Title: High-Resolution Sea Surface Target Detection Using Bi-Frequency HFSWR
Authors: Dragan Golubović; Miljko Erić; Nenad Vukmirović; Vladimir Orlić
Affiliation: 1. Vlatacom Institute of High Technologies, Belgrade, Serbia
2. University of Belgrade, School of Electrical Engineering, Belgrade, Serbia
3. University of Belgrade, School of Electrical Engineering and Innovation
Center of the School of Electrical Engineering, Belgrade, Serbia
Abstract: The monitoring of the sea surface, whether it is the state of the sea or the position of targets (ships) is an up-to-date research topic. In order to determine localization parameters of ships, we propose a high-
resolution algorithm for primary signal processing in High Frequency Surface Wave Radar (HFSWR)

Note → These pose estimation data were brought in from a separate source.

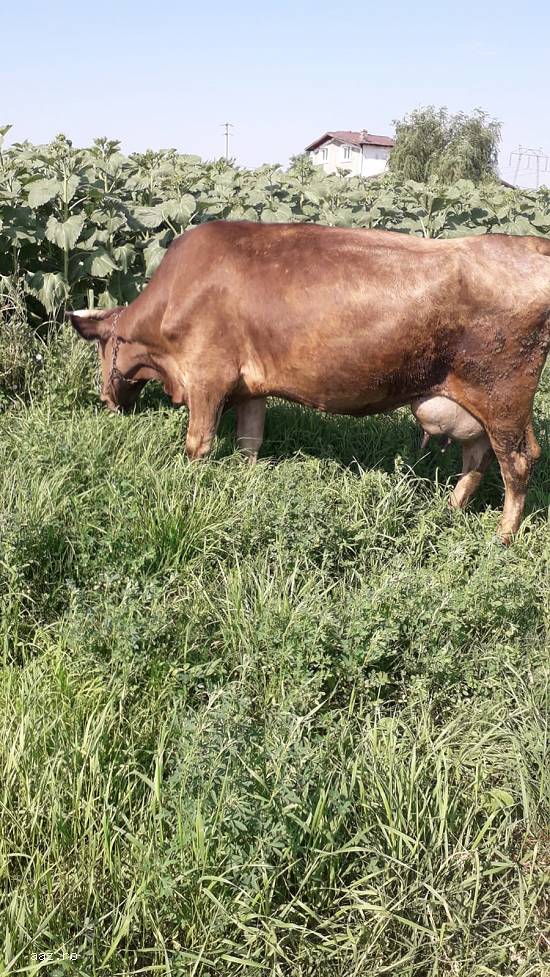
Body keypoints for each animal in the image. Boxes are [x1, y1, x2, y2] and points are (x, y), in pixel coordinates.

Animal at [68, 221, 550, 544]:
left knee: (516, 461)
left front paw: (191, 488)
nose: (106, 398)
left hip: (502, 395)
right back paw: (449, 509)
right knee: (478, 456)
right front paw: (246, 483)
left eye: (101, 349)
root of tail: (529, 243)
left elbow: (198, 443)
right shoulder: (251, 388)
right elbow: (250, 441)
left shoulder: (207, 375)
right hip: (479, 403)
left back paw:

which operates at two frequencies. The proposed algorithm is based on a high-resolution estimate of the Range–Doppler (RD-HR) map formed at every antenna in the receive antenna array, which is an
essential task, because the performance of the entire radar system depends on its estimation. We also
propose a new focusing method allowing us to have only one RD-HR map in the detection process,
which collects the information from both these carrier frequencies. The goal of the bi-frequency mode
of operation is to improve the detectability of targets, because their signals are affected by different
Bragg-line interference patterns at different frequencies, as seen on the RD-HR maps during the primary signal processing. Also, the effect of the sea (sea clutter) manifests itself in different ways at different frequencies. Some targets are masked (undetectable) at one frequency, but they become visible at another frequency. By exploiting this, we increase the probability of detection. The bi-frequency architecture (system model) for the localization of sea targets and the novel signal model were presented in the paper. The advantage of bi-frequency mode served as a motivation for testing the detectability of small boats, which is otherwise a very challenging task, primarily because such targets have a small radar reflective surface, they move quickly and often change their direction. Based on experimentally obtained results, it can be observed that the probability of detection of small boats can also be significantly improved by using a bi-frequency architecture.